The withholding tax primarily affects interest paid on debt securities issued by Swiss borrowers, interest on assets deposited in Swiss banks, dividends distributed by Swiss companies, and income from units in Swiss investment funds. It is also levied on cash winnings in excess of fifty francs from lotteries held in Switzerland, as well as on capital benefits, annuities, and life annuities under life insurance.

=== Refund ===
Withholding tax is refunded by the cantons (in the form of a deduction from taxes) to individuals with residence in Switzerland, providing they regularly declare the returns concerned and the capital that generated them. It is reimbursed by the Federal Tax Administration to legal entities domiciled in Switzerland, as long as they regularly declare the income concerned as yield.

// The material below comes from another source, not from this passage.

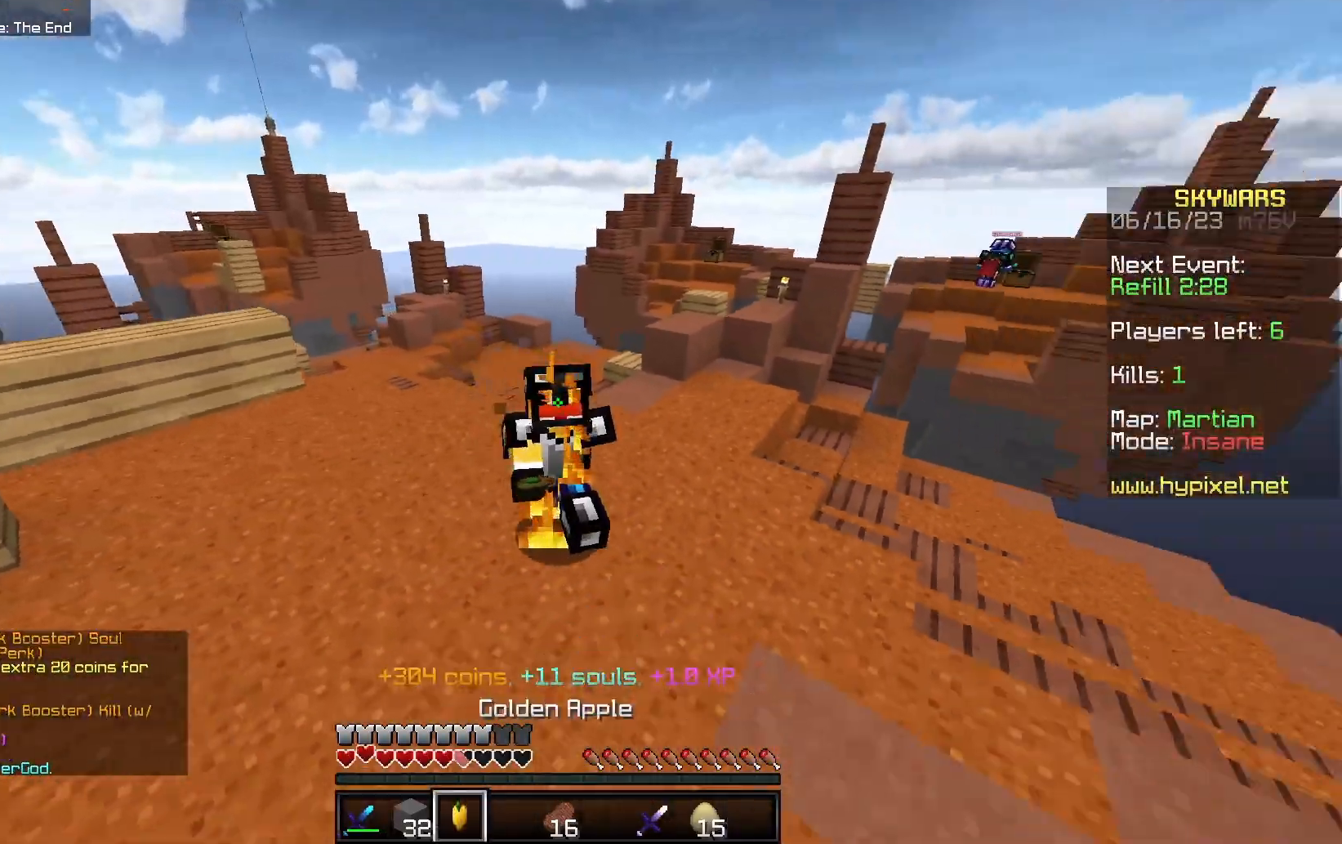
{"keys": ["w"], "mouse": [], "events": [[67, "a", "down"], [300, "a", "up"]]}
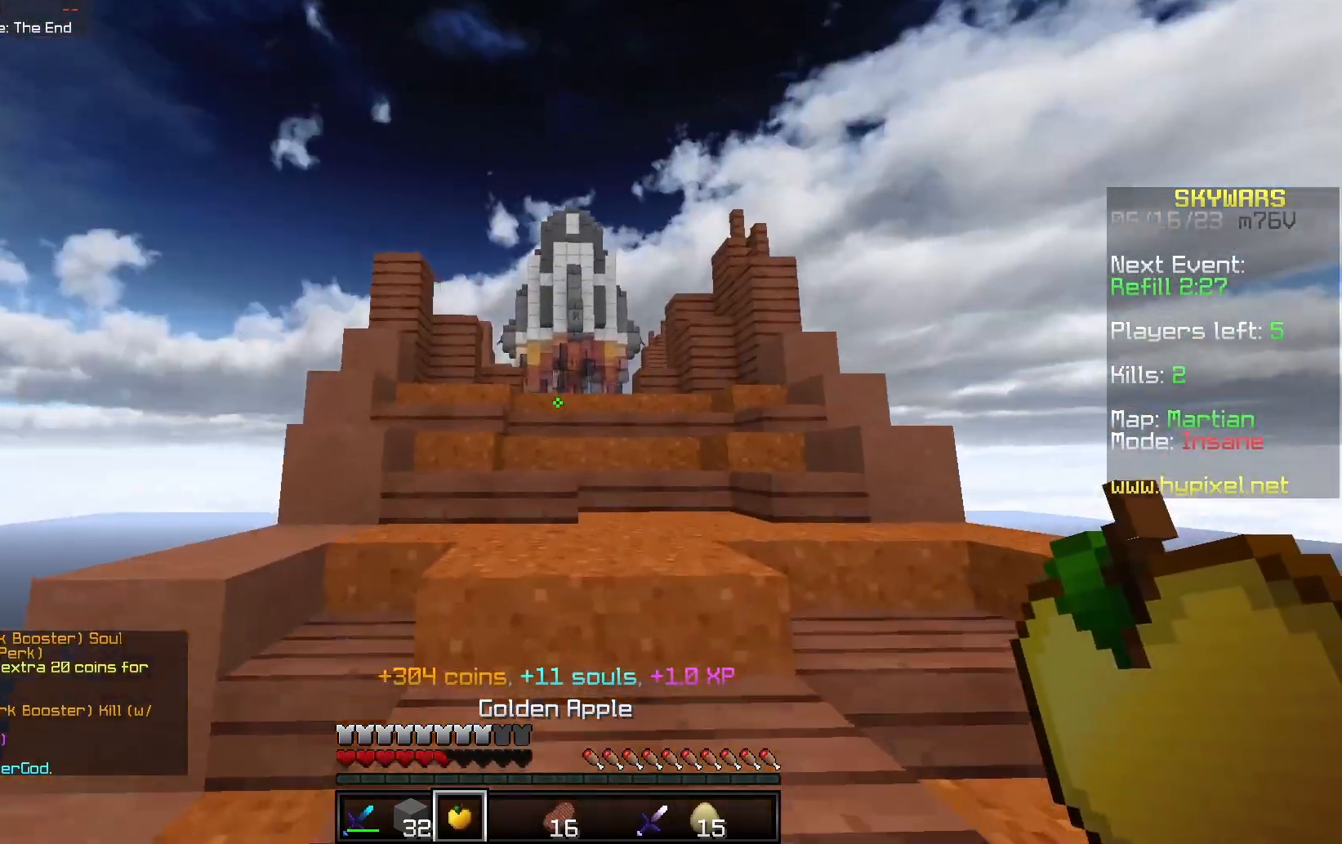
{"keys": ["space", "w"], "mouse": [], "events": [[233, "space", "down"]]}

Persons domiciled abroad may claim reimbursement of withholding tax if their country of residence has concluded a double taxation agreement with the country levying the tax.

=== Tax rates ===
The withholding rate has been 35% since 1976, except for life insurance benefits, which are taxed at 8%, and life annuities and pensions, which are taxed at 15%.

Initially set at 15% in 1944, the rate rose to 25% in 1945, then to 27% in 1958 and 30% in 1967.

=== Revenue ===
In 2003, tax revenues amounted to CHF 22.5 billion and refunds to CHF 20.9 billion. In 2021, this difference will amount to 4.9 billion francs, or 6.4% of total federal revenues.

The cantons have received 10% of net revenues since 2008 (6% since 1967 and 12% since 1971).

=== Reforms ===
In December 2021, the Federal Assembly passed a bill abolishing the withholding tax levied on Swiss corporate bonds, in order to make them more attractive. The request for a referendum was granted in May 2021, and the vote took place on September 25, 2022, when the people narrowly rejected the amendment to the law with 52% of "no" votes.

== Legal basis ==

- Federal Constitution of the Swiss Confederation archive of April 18, 1999 (as of February 13, 2022), SR 101, art. 132 archive para. 2.
- Federal Law on Withholding Tax archive of October 13, 1965 (as of January 1, 2022), RS 624.21.
- Withholding tax ordinance archive of December 19, 1966 (as of January 1, 2022), RS 624.211.